O QUE FAZER
Verifique se cada afirmação abaixo está de acordo com o texto selecionado. Responda sim ou não e cite literalmente as palavras do texto que decidem a questão. 1. A decisão judicial concedeu tutela antecipada. 2. Cada programa de televisão terá duas horas de duração. 3. Segundo Eugênia Gonzaga, a demora deveu-se apenas a recursos da União.

TEXTO SELECIONADO
┌────────
Ainda é possível recorrer. Entretanto, a decisão do juiz da 25ª Vara Federal Cível em São Paulo concedeu tutela antecipada, o que significa que as emissores deverão cumprir a pena, antes de finalizar o julgamento de possíveis recursos. O resultado é a produção de quatro programas de televisão, com uma hora de duração, transmitidos duas vezes cada um. E as emissoras deverão disponibilizar seus espaços físicos, equipamentos e pessoal técnico.
 
Leia mais: Em decisão inédita, Justiça condena emissoras por ofender religiões afro
 
Em entrevista ao GGN, Eugênia Gonzaga explicou que a demora deveu-se a vários recursos protelatórios das emissoras e também da União, além de um conflito sobre qual Corte deveria julgar o caso. Mas, para ela, a sentença em favor das religiões afro trazem motivação para direitos de respostas de minorias.
└────────
DADOS PARA ANÁLISE
┌────────
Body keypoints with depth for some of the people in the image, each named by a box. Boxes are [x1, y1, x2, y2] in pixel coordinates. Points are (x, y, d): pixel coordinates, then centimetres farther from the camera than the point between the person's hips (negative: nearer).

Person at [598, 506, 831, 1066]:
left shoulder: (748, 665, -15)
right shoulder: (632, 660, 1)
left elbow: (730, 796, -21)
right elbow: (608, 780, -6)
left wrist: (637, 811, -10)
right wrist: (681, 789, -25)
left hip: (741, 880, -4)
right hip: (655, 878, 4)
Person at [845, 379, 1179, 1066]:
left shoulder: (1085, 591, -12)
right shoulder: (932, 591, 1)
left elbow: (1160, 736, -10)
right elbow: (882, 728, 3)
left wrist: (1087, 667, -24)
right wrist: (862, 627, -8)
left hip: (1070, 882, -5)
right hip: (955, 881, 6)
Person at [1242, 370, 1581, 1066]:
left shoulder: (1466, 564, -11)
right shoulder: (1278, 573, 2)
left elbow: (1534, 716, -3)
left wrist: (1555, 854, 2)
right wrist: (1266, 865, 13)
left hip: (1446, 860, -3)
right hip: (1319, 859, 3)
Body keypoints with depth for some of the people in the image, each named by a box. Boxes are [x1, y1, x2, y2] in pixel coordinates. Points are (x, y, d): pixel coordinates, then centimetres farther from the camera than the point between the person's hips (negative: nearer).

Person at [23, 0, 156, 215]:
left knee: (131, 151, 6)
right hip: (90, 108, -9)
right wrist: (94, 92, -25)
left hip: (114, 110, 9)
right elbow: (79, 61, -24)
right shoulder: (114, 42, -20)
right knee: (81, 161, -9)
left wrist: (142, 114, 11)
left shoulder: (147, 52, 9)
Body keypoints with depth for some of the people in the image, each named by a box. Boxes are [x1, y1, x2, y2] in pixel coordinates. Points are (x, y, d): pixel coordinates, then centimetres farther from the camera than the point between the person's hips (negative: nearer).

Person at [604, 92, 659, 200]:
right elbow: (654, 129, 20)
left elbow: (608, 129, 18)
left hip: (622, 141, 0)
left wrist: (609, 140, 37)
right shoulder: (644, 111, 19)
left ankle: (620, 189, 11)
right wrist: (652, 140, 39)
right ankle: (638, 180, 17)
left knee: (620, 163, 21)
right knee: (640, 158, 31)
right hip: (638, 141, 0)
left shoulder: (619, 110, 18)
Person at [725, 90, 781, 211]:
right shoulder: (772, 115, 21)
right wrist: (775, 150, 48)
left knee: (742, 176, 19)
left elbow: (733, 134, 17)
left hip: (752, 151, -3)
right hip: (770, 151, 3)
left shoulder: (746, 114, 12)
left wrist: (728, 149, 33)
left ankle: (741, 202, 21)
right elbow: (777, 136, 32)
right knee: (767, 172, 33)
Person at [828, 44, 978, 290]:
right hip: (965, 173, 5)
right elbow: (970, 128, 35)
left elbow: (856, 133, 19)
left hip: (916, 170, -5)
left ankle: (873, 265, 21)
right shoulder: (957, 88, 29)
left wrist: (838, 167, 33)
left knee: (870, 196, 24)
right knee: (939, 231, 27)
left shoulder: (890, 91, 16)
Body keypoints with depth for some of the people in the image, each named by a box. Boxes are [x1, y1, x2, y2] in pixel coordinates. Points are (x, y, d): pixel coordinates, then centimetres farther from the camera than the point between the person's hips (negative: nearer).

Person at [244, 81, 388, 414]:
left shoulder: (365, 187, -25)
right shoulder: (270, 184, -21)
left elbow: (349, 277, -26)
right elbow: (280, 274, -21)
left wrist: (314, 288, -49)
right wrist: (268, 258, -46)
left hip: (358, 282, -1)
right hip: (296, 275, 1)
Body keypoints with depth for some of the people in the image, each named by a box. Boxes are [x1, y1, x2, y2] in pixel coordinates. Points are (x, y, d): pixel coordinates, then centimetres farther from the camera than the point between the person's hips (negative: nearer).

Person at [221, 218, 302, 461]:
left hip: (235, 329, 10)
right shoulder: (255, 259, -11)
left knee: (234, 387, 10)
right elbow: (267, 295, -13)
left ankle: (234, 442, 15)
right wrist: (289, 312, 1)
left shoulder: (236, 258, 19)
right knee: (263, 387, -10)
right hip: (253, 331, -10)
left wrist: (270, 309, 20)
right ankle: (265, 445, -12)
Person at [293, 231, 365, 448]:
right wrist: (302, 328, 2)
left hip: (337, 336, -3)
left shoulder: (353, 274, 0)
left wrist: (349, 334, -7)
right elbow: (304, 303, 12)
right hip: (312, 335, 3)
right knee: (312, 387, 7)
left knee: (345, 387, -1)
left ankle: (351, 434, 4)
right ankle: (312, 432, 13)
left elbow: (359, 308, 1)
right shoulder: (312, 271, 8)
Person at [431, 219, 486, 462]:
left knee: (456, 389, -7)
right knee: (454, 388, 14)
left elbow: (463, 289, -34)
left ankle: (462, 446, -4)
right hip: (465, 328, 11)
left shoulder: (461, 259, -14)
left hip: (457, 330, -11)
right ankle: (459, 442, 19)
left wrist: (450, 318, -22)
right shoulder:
└────────
SUA RESPOSTA
1. Sim: "concedeu tutela antecipada".
2. Não: "com uma hora de duração".
3. Não: "a vários recursos protelatórios das emissoras e também da União".